I see what you mean but nothing clickable in there.

I'd almost have to agree with Pada in a way.
It was fun at first but it gets old after so many posts.

The old system worked fine as well.


----------



## joe macclennan (Apr 12, 2014)

I always thought ganja god was a bit pretentious


----------



## Nutes and Nugs (Apr 12, 2014)

joe macclennan said:


> I always thought ganja god was a bit pretentious


Ja, for a new user to totally trust that title would end up in disarray.


----------



## ProHuman (Apr 15, 2014)

vostok said:


> not to be awkward, perhaps a notion that one can opt out, ie, non of the above, rather a Plant be?
> Germing
> Vegging
> Budding
> ...


I like this idea.
0-100 ..............Germinating
101-419 ..........Growing
420-1000........ Flowering
1001-2000 ......Drying
2000-4190 ......Curing
4200-10000 ....Cured
10001 + ..........Ash
It applies to smokers, and is not gender specific.


----------



## vostok (Apr 15, 2014)

Ash ...lol "WE" could do a poll on this ....lol


Not ash ...perhaps Roach ....lol with a little avatar on our avatar ...lolololol !!


----------



## ProHuman (Apr 15, 2014)

Heh.. I smoke my roach up.
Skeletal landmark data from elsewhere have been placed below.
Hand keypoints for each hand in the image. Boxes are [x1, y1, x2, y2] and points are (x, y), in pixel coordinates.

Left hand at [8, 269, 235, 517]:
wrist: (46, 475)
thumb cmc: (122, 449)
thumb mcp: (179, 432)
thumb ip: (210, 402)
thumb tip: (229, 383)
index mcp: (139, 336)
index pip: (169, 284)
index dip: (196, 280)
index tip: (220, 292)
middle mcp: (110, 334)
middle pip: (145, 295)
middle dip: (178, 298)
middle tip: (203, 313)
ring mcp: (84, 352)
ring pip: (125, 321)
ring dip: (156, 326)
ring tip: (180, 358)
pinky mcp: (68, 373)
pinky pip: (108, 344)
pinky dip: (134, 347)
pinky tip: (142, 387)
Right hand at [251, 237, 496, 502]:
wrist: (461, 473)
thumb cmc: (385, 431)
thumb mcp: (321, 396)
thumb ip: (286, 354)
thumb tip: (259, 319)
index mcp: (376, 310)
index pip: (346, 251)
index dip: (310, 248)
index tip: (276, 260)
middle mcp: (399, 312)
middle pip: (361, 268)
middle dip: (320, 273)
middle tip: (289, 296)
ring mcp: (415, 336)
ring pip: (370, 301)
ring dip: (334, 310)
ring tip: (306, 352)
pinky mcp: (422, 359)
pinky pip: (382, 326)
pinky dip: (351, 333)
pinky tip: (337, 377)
It gets so small, I burn my fingers, then let it turn to ash.
Besides .. bongs and pipes only leave ash.
I like the avatar idea, too. A little icon next to the status would be sweet.


----------



## neosapien (Apr 20, 2014)

So.... what did you think of our input?


----------



## skunkd0c (Apr 20, 2014)

New users during summer months should be given the title "Summerfag" 
This would serve as an adequate early warning system that goofiness and stupidity are soon to follow.


----------